(Task description)
Look over the material for the string "hepatocellular". Copy every line where it turns up.

(Supplied material)
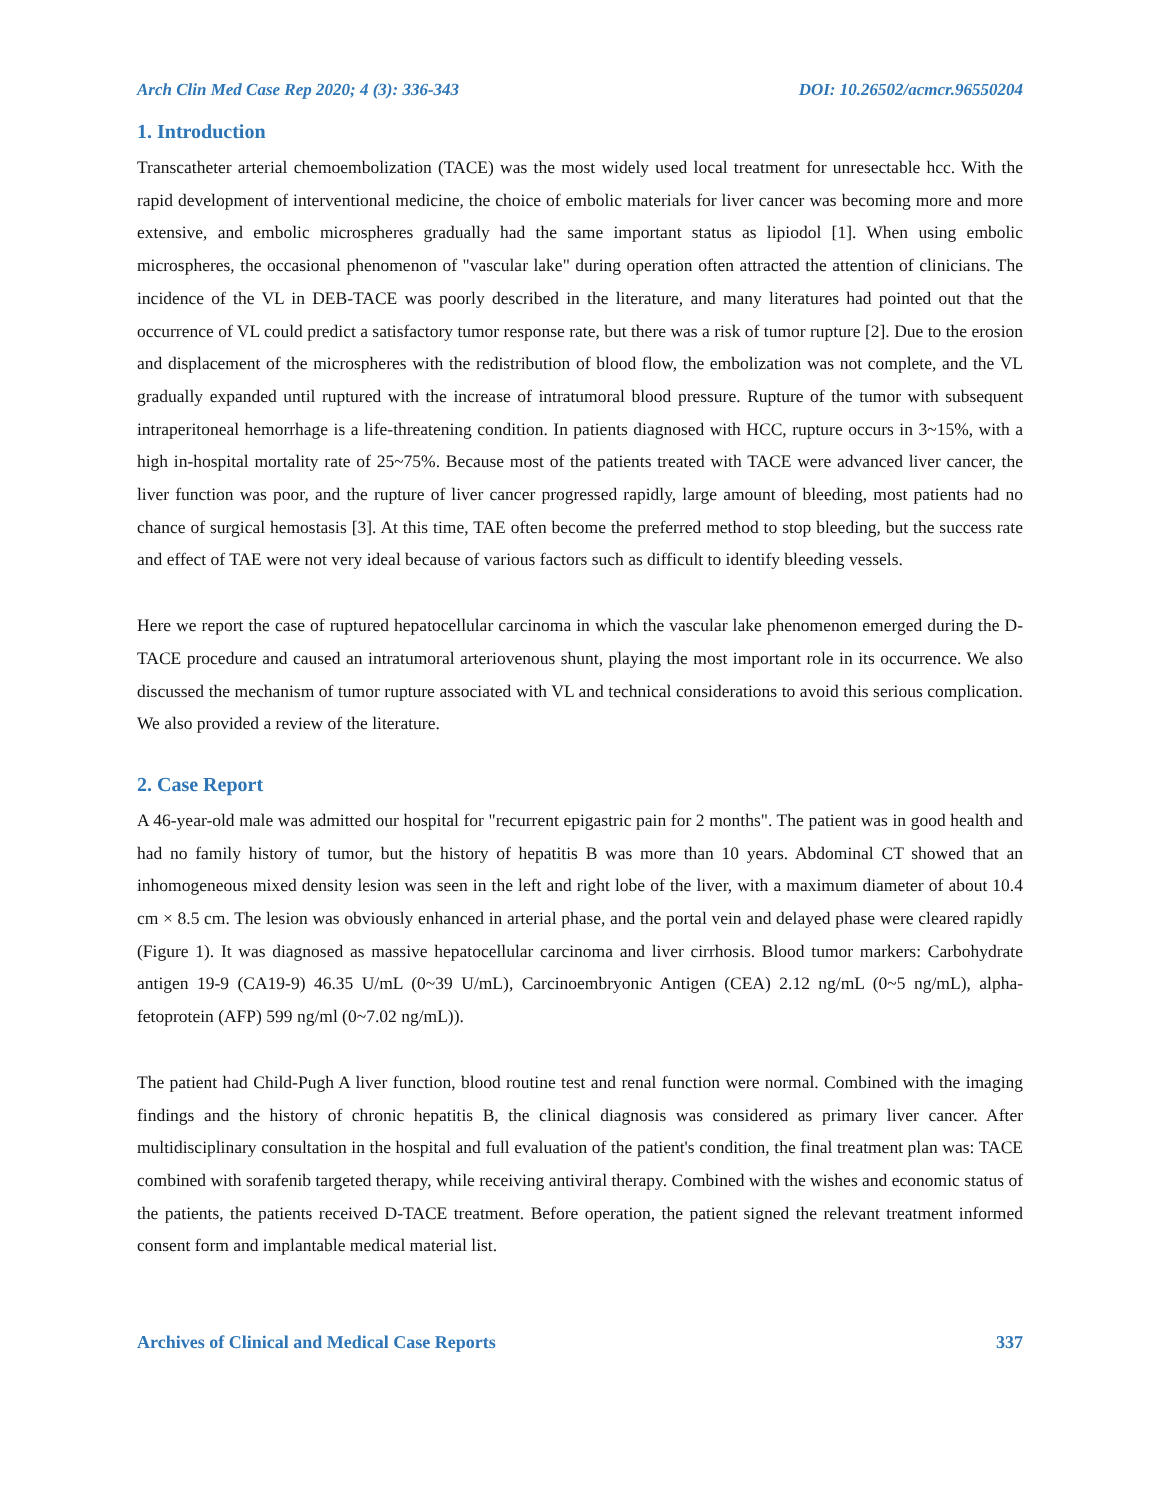Arch Clin Med Case Rep 2020; 4 (3): 336-343 DOI: 10.26502/acmcr.96550204
1. Introduction
Transcatheter arterial chemoembolization (TACE) was the most widely used local treatment for unresectable hcc. With the rapid development of interventional medicine, the choice of embolic materials for liver cancer was becoming more and more extensive, and embolic microspheres gradually had the same important status as lipiodol [1]. When using embolic microspheres, the occasional phenomenon of "vascular lake" during operation often attracted the attention of clinicians. The incidence of the VL in DEB-TACE was poorly described in the literature, and many literatures had pointed out that the occurrence of VL could predict a satisfactory tumor response rate, but there was a risk of tumor rupture [2]. Due to the erosion and displacement of the microspheres with the redistribution of blood flow, the embolization was not complete, and the VL gradually expanded until ruptured with the increase of intratumoral blood pressure. Rupture of the tumor with subsequent intraperitoneal hemorrhage is a life-threatening condition. In patients diagnosed with HCC, rupture occurs in 3~15%, with a high in-hospital mortality rate of 25~75%. Because most of the patients treated with TACE were advanced liver cancer, the liver function was poor, and the rupture of liver cancer progressed rapidly, large amount of bleeding, most patients had no chance of surgical hemostasis [3]. At this time, TAE often become the preferred method to stop bleeding, but the success rate and effect of TAE were not very ideal because of various factors such as difficult to identify bleeding vessels.
Here we report the case of ruptured hepatocellular carcinoma in which the vascular lake phenomenon emerged during the D-TACE procedure and caused an intratumoral arteriovenous shunt, playing the most important role in its occurrence. We also discussed the mechanism of tumor rupture associated with VL and technical considerations to avoid this serious complication. We also provided a review of the literature.
2. Case Report
A 46-year-old male was admitted our hospital for "recurrent epigastric pain for 2 months". The patient was in good health and had no family history of tumor, but the history of hepatitis B was more than 10 years. Abdominal CT showed that an inhomogeneous mixed density lesion was seen in the left and right lobe of the liver, with a maximum diameter of about 10.4 cm × 8.5 cm. The lesion was obviously enhanced in arterial phase, and the portal vein and delayed phase were cleared rapidly (Figure 1). It was diagnosed as massive hepatocellular carcinoma and liver cirrhosis. Blood tumor markers: Carbohydrate antigen 19-9 (CA19-9) 46.35 U/mL (0~39 U/mL), Carcinoembryonic Antigen (CEA) 2.12 ng/mL (0~5 ng/mL), alpha-fetoprotein (AFP) 599 ng/ml (0~7.02 ng/mL)).
The patient had Child-Pugh A liver function, blood routine test and renal function were normal. Combined with the imaging findings and the history of chronic hepatitis B, the clinical diagnosis was considered as primary liver cancer. After multidisciplinary consultation in the hospital and full evaluation of the patient's condition, the final treatment plan was: TACE combined with sorafenib targeted therapy, while receiving antiviral therapy. Combined with the wishes and economic status of the patients, the patients received D-TACE treatment. Before operation, the patient signed the relevant treatment informed consent form and implantable medical material list.
Archives of Clinical and Medical Case Reports 337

(Response area)
Here we report the case of ruptured hepatocellular carcinoma in which the vascular lake phenomenon emerged during the D-TACE procedure and caused an intratumoral arteriovenous shunt, playing the most important role in its occurrence. We also discussed the mechanism of tumor rupture associated with VL and technical considerations to avoid this serious complication. We also provided a review of the literature.
A 46-year-old male was admitted our hospital for "recurrent epigastric pain for 2 months". The patient was in good health and had no family history of tumor, but the history of hepatitis B was more than 10 years. Abdominal CT showed that an inhomogeneous mixed density lesion was seen in the left and right lobe of the liver, with a maximum diameter of about 10.4 cm × 8.5 cm. The lesion was obviously enhanced in arterial phase, and the portal vein and delayed phase were cleared rapidly (Figure 1). It was diagnosed as massive hepatocellular carcinoma and liver cirrhosis. Blood tumor markers: Carbohydrate antigen 19-9 (CA19-9) 46.35 U/mL (0~39 U/mL), Carcinoembryonic Antigen (CEA) 2.12 ng/mL (0~5 ng/mL), alpha-fetoprotein (AFP) 599 ng/ml (0~7.02 ng/mL)).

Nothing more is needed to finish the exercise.